Жулия вместо ответа наблюдала, как Микель отпивает глоток пятилетнего арманьяка «Торрес», и я почувствовал себя обязанным продолжить:
– Мы признались друг другу в любви на самой вершине башни Тибидабо.
– Ничего себе. Вы признались друг другу в любви?
– Мы признались друг другу в любви. И я не заметил ни ветра, ни того, что люльку мотало из стороны в сторону.
– Но ведь так никто не делает.
– Чего никто не делает?
– Никто не признается в любви.
Тереза поглядела на меня своим глубоким ясным взглядом исполнителя с мировым именем, перед которым открывались бескрайние просторы и все такое, и сказала: «Ты меня любишь?» – а я: «Ты же знаешь, что люблю». И было ему в ответ: «Паси агнцев моих». И снова сказала она ему: «Симон, сын Пере Беглеца, любишь ли ты меня?» И Микель отвечал ей: «Ты знаешь, что я люблю тебя». И услышал в ответ: «Паси овец моих». И в третий раз сын Пере опечалился, что и в третий раз его спросили то же, и снова ответил так же, и она поднялась и сказала: «Следуй за мной». И Микель пошел за ней и шел до самой смерти. Это были самые счастливые дни моей жизни, Жулия, – дни, когда я чувствовал полноту бытия. До сорока лет я не понимал, что человека оправдывает любовь и что le dur désir de durer может утолить только любовь, которой нет конца.
– Ну, не знаю. Очень поэтично.
Все это было не так поэтично, как звучало в пересказе. Потому что на фоне всей этой радости всегда явственно вставал образ Быка, истекшего кровью за свое предательство, и из глубины совести кто-то вопрошал: «Что ж это ты, Микель Женсана Палач, такой чувствительный и тонкий?..» И как-то раз они заговорили об этом с Болосом. Через двадцать лет после критики в затылок Симон и Франклин устроили себе сессию групповой терапии и спросили друг у друга: «А ты-то, как ты это пережил?» Вначале оба давай храбриться, что ничего не попишешь, мы выполнили свой солдатский долг, на войне как на войне. И мы должны были отомстить за смерть товарища Минго. Нет, что ты: мы как простые солдаты исполнили приказ, и нас никто за это не осудит, и дело с концом, и все такое. Но после второй кружки пива Болос сказал, что до сих пор не может забыть то мгновение, когда засунул Быку дуло в рот, потому что сукины дети Курносый и Кролик не довели порученное им дело до конца, ему все это до сих пор снится, но он никому об этом не говорил.
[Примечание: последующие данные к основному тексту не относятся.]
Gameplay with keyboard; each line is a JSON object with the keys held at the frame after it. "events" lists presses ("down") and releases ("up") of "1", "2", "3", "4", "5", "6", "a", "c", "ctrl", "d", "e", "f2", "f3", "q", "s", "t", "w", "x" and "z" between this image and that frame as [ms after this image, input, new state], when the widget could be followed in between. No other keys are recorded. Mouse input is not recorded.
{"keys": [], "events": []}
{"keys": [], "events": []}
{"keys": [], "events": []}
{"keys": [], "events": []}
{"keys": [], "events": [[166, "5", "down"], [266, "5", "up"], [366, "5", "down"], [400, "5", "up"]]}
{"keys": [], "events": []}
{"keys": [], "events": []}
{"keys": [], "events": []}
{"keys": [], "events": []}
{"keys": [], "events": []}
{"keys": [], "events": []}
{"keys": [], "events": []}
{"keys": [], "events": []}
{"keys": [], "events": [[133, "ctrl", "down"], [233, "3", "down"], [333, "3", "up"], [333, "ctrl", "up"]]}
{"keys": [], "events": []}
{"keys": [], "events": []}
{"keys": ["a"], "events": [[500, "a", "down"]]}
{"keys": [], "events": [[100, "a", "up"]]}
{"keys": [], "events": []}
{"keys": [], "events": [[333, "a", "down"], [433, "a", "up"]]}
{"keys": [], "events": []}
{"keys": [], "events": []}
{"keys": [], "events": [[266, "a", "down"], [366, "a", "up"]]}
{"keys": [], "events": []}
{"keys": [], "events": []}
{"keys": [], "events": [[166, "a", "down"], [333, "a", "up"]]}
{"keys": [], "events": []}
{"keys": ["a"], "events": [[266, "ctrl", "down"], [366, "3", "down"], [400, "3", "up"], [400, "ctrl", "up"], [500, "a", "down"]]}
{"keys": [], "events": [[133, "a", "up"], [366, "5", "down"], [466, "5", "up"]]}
– Мне он об этом никогда ни слова не говорил, – прозвучал голос Жулии, рассеивая его задумчивость.
– Он никому ни слова об этом не сказал. Все мы совершали поступки, которые не можем стереть из памяти, и они превращаются в пытку. И об этом не пишут в некрологах, Жулия.
– Ты что, веришь в грех?
– Не знаю.
– Елки-палки, Микель. Ты же неверующий!
– Мне кажется, это не имеет значения. Я тебе уже говорил, что у меня хорошо получается чувствовать себя виноватым.
Жулия подобрала хлебную крошку, до которой не добралась вездесущая щеточка официанта, и вертела ее между пальцами.
– Болоса тоже мучила память о Быке. – Она запустила крошку в неустанно струившийся фонтанчик. – Только я не знала, что это была память о Быке. – Она с вызовом посмотрела на Микеля. – Очень больно, когда человек, которого любишь, чего-то недоговаривает.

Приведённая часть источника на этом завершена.